Surprisingly, other countries that are put in the section of fragile economy include countries that export oil and gas. These countries, the report reads, have performed poorly in 9 out of 12 pillars, calling into question whether their economic growth rates are sustainable.  
On a more positive note for Ethiopia, it was ranked 55th regarding security, which is better than other Sub Sahara countries. The report also says that primary education, with a net enrollment rate of 87 percent, is comparatively good, although the quality of education is very low. It also points out that women account for a high percentage of the country’s workforce, which it says is a big plus.
On a more general note regarding the Sub Sahara region, the report says that it has been showing an impressive growth rate of 5 percent in 2012 and similar projections are made for 2013/14. This growth has largely taken place on the backs of strong investments, favorable commodity prices and practical macroeconomic stances.
Regarding the overall look at the continent of Africa, efforts to foster trade through regional integration will be critical to increasing the region’s competitiveness. Increased cross-border trade can lead to a virtuous cycle of more competition in domestic markets. This will lower the cost of goods and services while increasing their varieties, which will generate more economic activity, such as the development of manufacturing or service sectors.

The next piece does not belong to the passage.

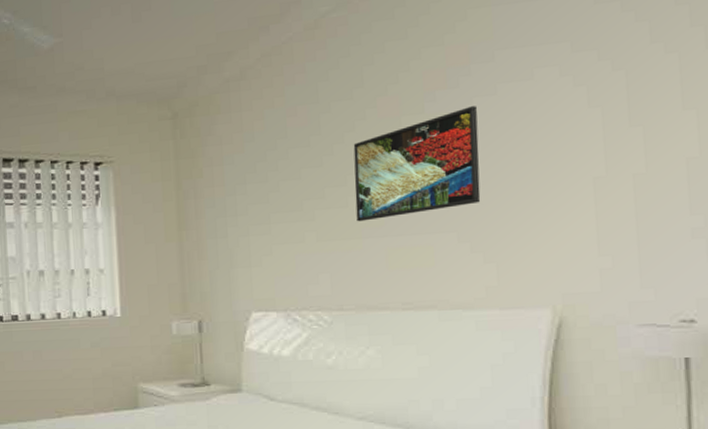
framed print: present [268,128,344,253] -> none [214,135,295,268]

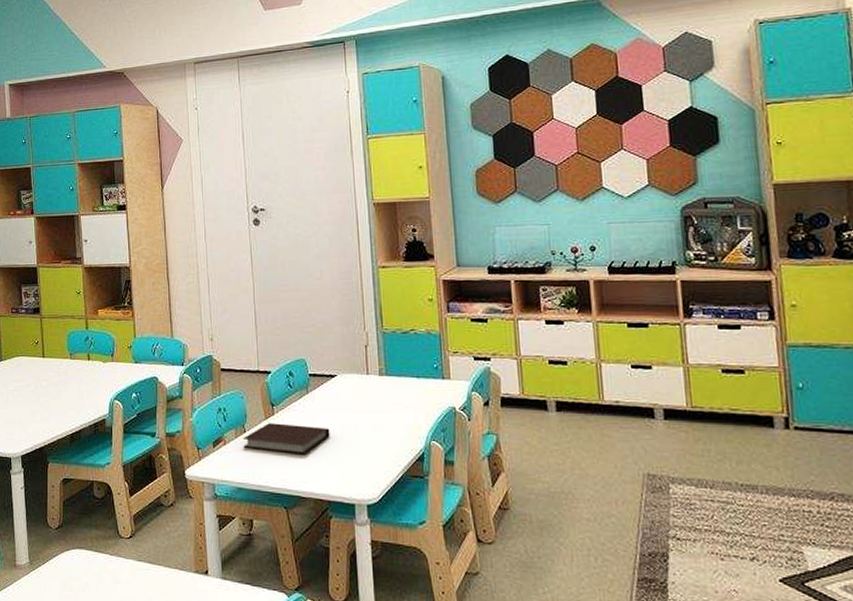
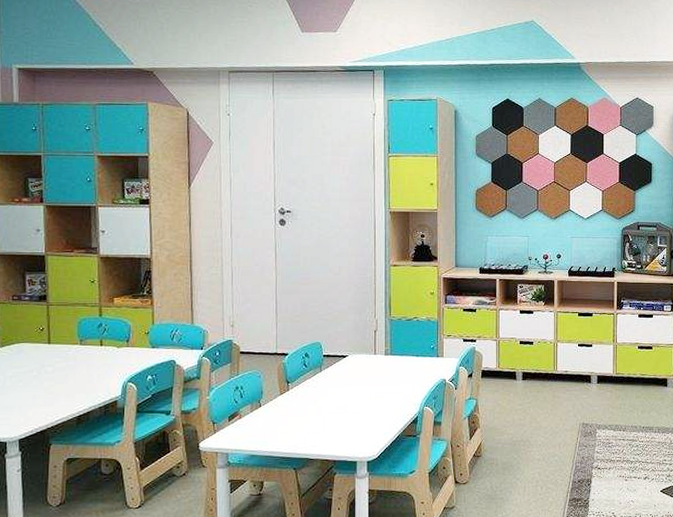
notebook: present [243,423,330,455] -> none [258,398,339,423]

According to the report, African countries are losing out on billions of dollars in potential trade every year because of the region’s fragmented regional markets and the lack of cross-border production markets that have spurred economic dynamism in other regions, such as East Asia.

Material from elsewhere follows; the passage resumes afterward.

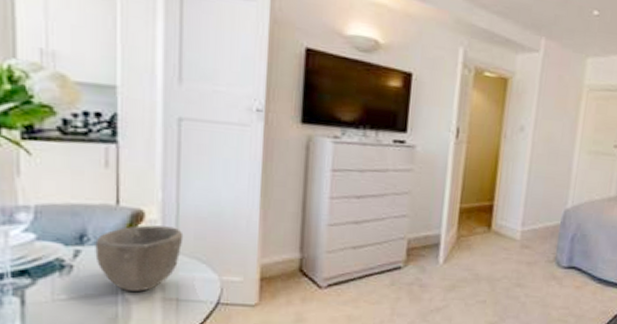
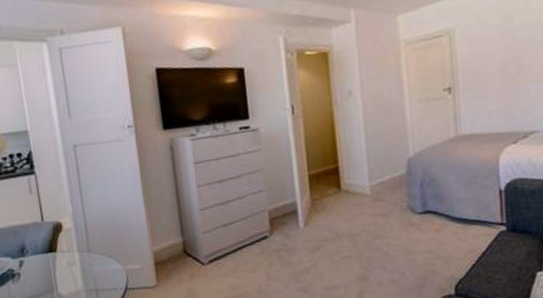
bowl: present [95,225,184,291] -> none [32,231,93,288]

Another big challenge for the continent is said to be population growth, which has hit the 1 billion mark and became 15 percent of the world’ total and is projected to increase by 20 percent by the year 2030. The Report reads that in this context, events such as the Arab Spring highlight the tensions that can arise from a growing population. Population growth without accompanying economic and social progress to ensure decent living standards, employment and fair opportunities to better people’s lives, can lead to political unrest.  
Another challenge for the continent remains to be the unemployment rate. It is caused by a combination of the remarkable growth of an increasingly educated youth population and the slow pace of job creation in a formal economy. Africa has the highest number of young people (15–24 years of age) in the world, totaling about 200 million, and it is projected to double by 2045. Projections show that 59 percent of youth (20–24 years of age) will have had a secondary education in 2030, compared with 42 percent today. This translates into 137 million people with secondary education by 2030.
Overall, the report says, a number of African economies continue to trail behind significantly, with 14 of its economies populating the bottom 20 of the rankings. Efforts across many areas are needed to place the region on a sustainable growth and development path, especially in infrastructure, health and basic education, and the adoption of the latest technologies.